EXERCISE GOAL: Search the data for the string "通算老齢年金" and extract every line where it appears.

RECORDS SHOWN:
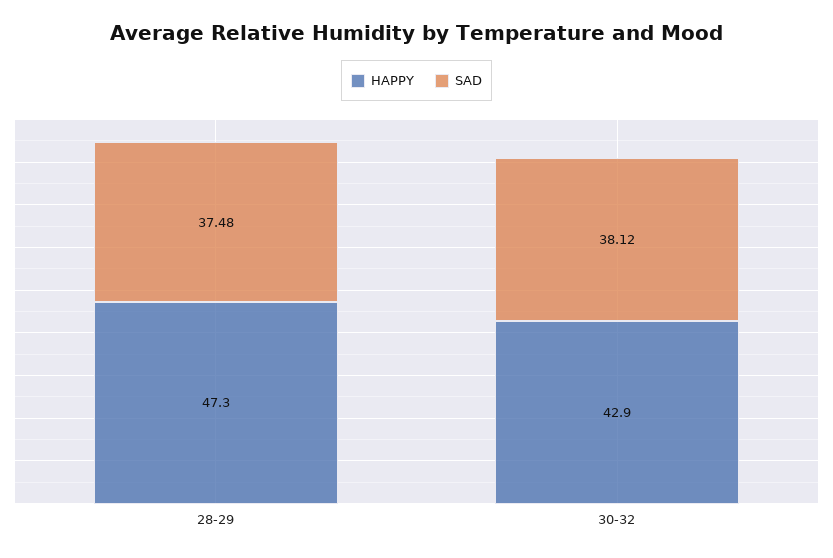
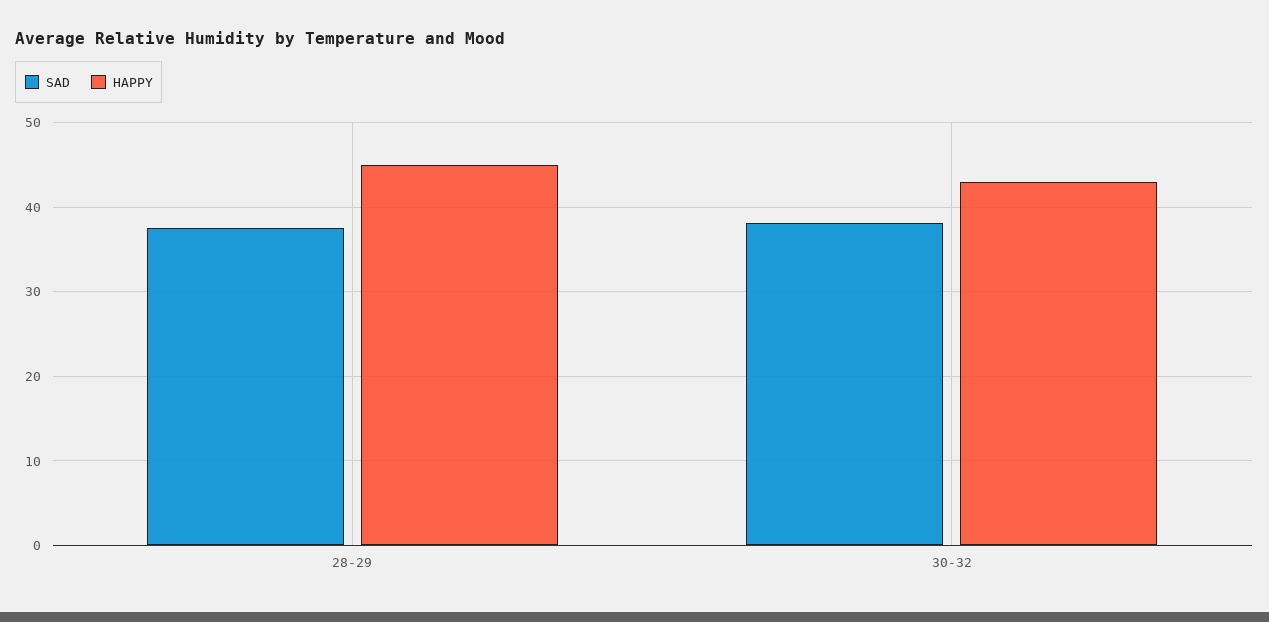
HAPPY, 28-29: 47.3 -> 45

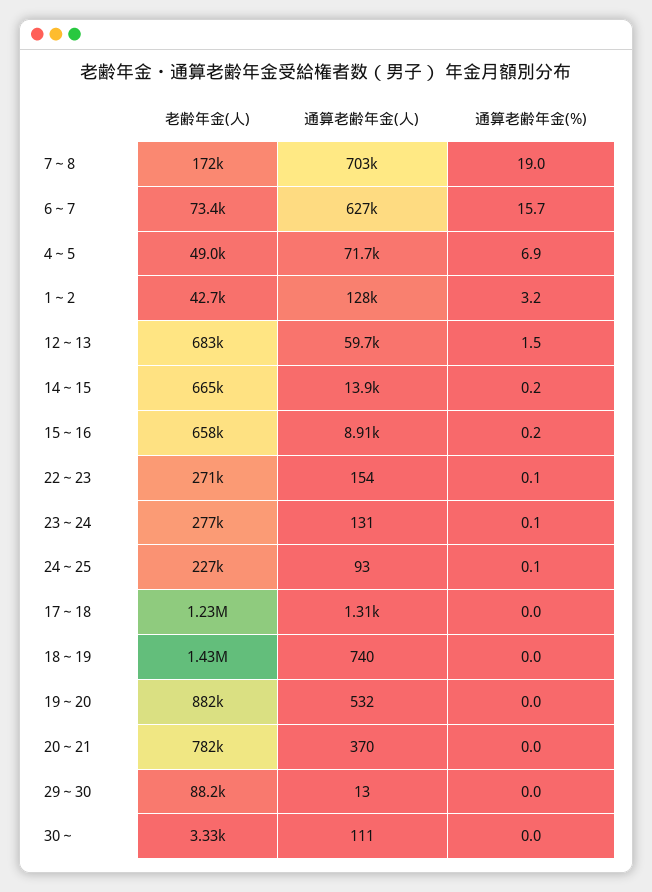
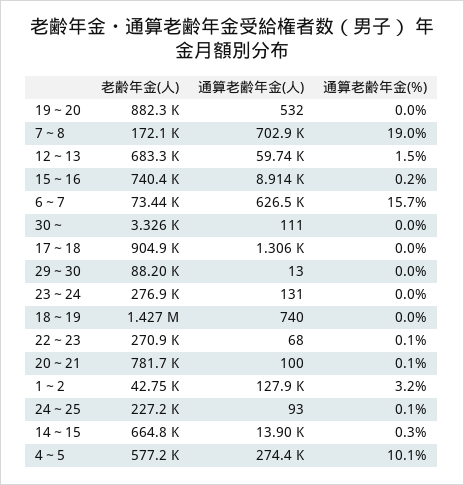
老齢年金(人), 4～5: 49000 -> 577200
通算老齢年金(人), 4～5: 71700 -> 274400
通算老齢年金(%), 4～5: 6.9 -> 10.1
通算老齢年金(%), 14～15: 0.2 -> 0.3
老齢年金(人), 15～16: 658000 -> 740400
通算老齢年金(人), 22～23: 154 -> 68
通算老齢年金(%), 23～24: 0.1 -> 0
老齢年金(人), 17～18: 1230000 -> 904900
通算老齢年金(人), 20～21: 370 -> 100
通算老齢年金(%), 20～21: 0 -> 0.1

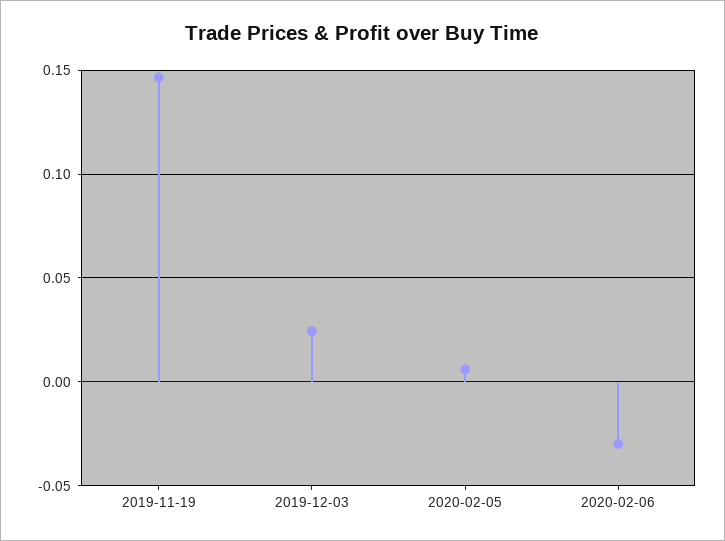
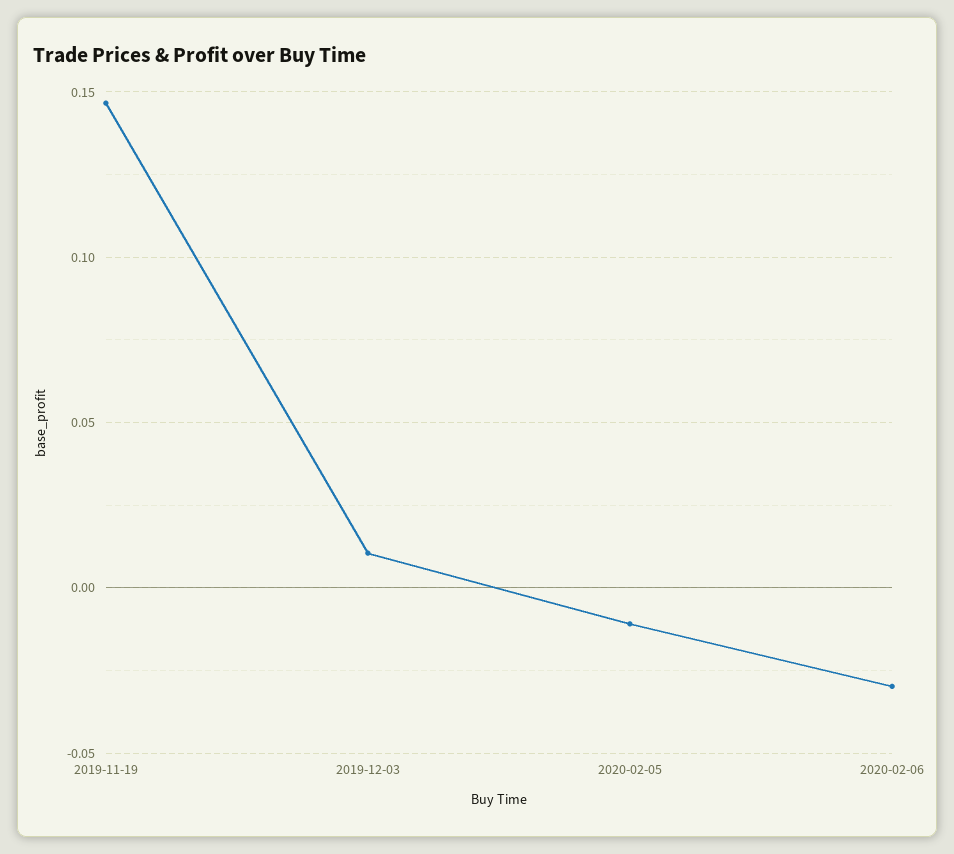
2019-12-03: 0.025 -> 0.01
2020-02-05: 0.005 -> -0.01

TASK SOLUTION:
通算老齢年金(人), 4～5: 71700 -> 274400
通算老齢年金(%), 4～5: 6.9 -> 10.1
通算老齢年金(%), 14～15: 0.2 -> 0.3
通算老齢年金(人), 22～23: 154 -> 68
通算老齢年金(%), 23～24: 0.1 -> 0
通算老齢年金(人), 20～21: 370 -> 100
通算老齢年金(%), 20～21: 0 -> 0.1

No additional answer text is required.